Colombia Wants More Convictions For Violence Against Women

Source: thewillnigeria.com

New guidelines will help Colombian forensic experts and prosecutors investigating violence against women and femicide to win more convictions and reduce the high rate of murders of women, government officials say.

Of the 637 women killed in Colombia so far this year, 83 were femicides - defined as the killing of a woman by a man because of her gender – government figures show.

Femicide is a widespread problem in Latin America as a whole, according to a 2012 report by the Small Arms Survey, an independent research project in Geneva, based on figures from 2004 to 2009. More than half the 25 countries with the highest femicide rates are in the Americas.

The main group guilty of femicide are victims' current or former partners, family members or friends, the report said.

Many countries in the region have given femicide a legal definition in recent years, with convictions carrying jail sentences of more than 20 years. They include Mexico, Guatemala and El Salvador – which has the world's highest femicide rate.

Colombia could soon follow their example. A bill proposed by a group of women lawmakers is being considered in Colombia's congress.

'It's hoped that congress will approve a bill that makes femicide a specific crime with a prison sentence of 30 years or more. We believe there's a favorable climate to get the bill passed,' Martha Lucia Sanchez, women's rights secretary at the mayor's office in Bogota, told the Thomson Reuters Foundation.

The National Institute of Legal Medicine and Forensic Sciences will launch new protocols later this month, which outline techniques for carrying out autopsies on women who have been killed and guidelines on clues to possible femicide, such as torture, rape, genital mutilation and dismembered body parts.

The new protocol will help raise awareness of femicide and improve the collection of autopsy evidence “to ensure femicide, which has particular characteristics, is distinguished from other violent deaths of women,' Sanchez said.

'There's a tendency to confuse femicide with other types of killings of women, which leads to impunity and less jail time for perpetrators. In some cases femicides are described as crimes of passion that involve infidelity or were the result of a fight, which can be a way of justifying and playing down crimes against women,' she added.

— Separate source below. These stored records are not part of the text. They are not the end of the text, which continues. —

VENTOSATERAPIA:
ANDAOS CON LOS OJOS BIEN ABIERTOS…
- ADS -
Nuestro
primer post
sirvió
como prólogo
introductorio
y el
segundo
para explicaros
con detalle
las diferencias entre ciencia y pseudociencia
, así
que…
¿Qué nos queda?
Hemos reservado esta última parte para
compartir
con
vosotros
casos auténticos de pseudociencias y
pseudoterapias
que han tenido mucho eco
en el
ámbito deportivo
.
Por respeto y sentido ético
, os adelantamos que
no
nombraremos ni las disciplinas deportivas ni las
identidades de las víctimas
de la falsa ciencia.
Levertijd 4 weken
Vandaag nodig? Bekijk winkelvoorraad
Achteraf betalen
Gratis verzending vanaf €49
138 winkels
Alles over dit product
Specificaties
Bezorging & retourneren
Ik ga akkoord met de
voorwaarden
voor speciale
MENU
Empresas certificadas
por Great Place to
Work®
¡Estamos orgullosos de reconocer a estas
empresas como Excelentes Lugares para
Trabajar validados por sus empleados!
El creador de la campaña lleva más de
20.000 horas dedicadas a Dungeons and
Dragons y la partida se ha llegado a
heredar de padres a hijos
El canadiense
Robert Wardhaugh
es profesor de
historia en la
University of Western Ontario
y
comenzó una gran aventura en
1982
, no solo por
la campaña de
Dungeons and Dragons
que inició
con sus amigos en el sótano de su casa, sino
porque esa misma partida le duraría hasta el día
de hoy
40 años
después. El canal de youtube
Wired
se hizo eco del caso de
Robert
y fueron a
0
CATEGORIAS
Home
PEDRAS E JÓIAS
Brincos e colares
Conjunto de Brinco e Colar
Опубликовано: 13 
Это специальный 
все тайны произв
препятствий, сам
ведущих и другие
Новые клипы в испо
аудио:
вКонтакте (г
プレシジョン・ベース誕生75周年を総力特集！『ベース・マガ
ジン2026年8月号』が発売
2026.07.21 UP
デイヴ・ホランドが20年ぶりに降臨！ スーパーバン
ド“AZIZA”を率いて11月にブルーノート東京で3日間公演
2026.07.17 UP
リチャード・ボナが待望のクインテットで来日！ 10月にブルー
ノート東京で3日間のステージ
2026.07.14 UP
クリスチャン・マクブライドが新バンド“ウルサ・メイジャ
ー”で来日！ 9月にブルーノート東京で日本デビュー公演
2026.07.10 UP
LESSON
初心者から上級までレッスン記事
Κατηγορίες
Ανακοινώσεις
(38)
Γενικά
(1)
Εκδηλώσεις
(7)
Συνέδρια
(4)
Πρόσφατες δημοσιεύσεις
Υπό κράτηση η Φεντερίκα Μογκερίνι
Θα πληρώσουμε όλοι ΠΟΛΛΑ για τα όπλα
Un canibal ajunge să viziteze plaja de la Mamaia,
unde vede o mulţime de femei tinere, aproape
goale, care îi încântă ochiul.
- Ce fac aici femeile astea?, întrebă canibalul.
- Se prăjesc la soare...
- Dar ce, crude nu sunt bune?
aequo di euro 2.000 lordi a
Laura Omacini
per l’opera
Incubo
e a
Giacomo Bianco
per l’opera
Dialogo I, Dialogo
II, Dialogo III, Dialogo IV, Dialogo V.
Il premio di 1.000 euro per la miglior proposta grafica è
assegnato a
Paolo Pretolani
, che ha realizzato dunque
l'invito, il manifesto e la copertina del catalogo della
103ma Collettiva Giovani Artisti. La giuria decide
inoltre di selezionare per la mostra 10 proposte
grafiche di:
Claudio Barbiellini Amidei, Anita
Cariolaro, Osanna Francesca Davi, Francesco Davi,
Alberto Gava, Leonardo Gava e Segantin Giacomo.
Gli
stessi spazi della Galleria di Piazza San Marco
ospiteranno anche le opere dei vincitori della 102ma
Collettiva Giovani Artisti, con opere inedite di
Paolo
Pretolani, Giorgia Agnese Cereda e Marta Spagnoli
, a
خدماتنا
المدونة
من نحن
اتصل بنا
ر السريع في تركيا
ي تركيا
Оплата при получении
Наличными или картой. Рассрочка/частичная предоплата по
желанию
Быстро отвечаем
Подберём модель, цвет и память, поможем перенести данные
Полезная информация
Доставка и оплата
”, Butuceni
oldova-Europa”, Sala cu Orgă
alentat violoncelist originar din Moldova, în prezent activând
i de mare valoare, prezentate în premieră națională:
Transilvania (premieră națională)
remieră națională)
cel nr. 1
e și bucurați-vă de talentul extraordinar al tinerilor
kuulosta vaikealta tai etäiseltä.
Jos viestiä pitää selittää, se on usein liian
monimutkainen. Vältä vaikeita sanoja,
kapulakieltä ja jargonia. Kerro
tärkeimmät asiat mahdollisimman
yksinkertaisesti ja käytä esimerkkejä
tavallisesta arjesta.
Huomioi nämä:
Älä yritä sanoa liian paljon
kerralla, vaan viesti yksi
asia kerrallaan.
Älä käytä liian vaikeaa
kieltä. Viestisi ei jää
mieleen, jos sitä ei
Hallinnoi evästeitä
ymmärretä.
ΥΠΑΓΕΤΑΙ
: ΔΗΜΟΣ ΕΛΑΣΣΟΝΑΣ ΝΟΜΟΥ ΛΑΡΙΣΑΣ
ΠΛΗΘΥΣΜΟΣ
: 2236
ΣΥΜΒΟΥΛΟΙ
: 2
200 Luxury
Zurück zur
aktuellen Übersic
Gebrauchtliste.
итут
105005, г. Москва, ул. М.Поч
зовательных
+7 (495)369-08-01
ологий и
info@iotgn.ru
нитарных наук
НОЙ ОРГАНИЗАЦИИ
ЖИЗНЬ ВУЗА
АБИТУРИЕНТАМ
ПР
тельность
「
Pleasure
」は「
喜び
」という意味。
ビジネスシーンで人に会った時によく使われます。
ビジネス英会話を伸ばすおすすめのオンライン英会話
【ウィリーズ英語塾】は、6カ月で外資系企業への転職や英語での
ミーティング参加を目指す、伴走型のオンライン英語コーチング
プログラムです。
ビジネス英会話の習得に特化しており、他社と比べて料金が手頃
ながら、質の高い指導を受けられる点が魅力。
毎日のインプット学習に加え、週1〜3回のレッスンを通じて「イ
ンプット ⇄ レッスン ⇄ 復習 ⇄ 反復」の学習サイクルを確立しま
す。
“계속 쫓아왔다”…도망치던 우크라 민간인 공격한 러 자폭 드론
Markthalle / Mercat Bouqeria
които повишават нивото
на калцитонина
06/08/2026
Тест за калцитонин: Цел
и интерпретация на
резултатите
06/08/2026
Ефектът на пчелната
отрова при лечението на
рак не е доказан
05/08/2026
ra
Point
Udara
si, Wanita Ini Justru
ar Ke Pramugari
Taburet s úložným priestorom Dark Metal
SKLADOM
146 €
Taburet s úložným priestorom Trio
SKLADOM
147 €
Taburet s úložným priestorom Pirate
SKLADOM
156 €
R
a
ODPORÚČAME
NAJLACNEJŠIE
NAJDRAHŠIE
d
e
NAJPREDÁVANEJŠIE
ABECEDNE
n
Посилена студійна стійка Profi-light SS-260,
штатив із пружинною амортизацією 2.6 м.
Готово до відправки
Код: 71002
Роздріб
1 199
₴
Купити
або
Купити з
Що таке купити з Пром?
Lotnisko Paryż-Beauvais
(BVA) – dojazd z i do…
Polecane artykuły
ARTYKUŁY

Colombia's National Institute of Legal Medicine has said it plans to train 400 doctors in the new protocols, and forensic experts will be required to detail the specific circumstances in which women have been killed, including domestic and sexual violence, or as a result of armed conflict or organized crime.

FEMICIDE AS A SPECIFIC CRIME
'Femicide is a growing phenomenon in the region and while it's not unique to the Americas we find it's particularly critical here,' said Anna Coates, acting regional director of the United Nations women's rights agency for the Americas and Caribbean.

'We see inequality resulting from gender stereotyping and discrimination, and a cultural acceptability of violence against women and girls, as well as issues with security as a whole in the region, organized crime and human trafficking, contributing to overall violence … against women and girls in public and private spaces,' Coates told the Thomson Reuters Foundation in a telephone interview in Panama City.

UN Women and the UN human rights office recently launched a model protocol to guide investigations and prosecutions of crimes against women and femicides as part of efforts to address the high level of violence against women in Latin America.

Brazil is one of several countries in the region working to integrate the UN protocol into its laws, Coates said.

“The objective of the protocol is to take a decisive step to end impunity - which in some of our countries reaches 98 percent of all reported cases - by providing the implementation guidelines to the operators of justice and thus sending a clear message of zero tolerance of violence against women,” she said.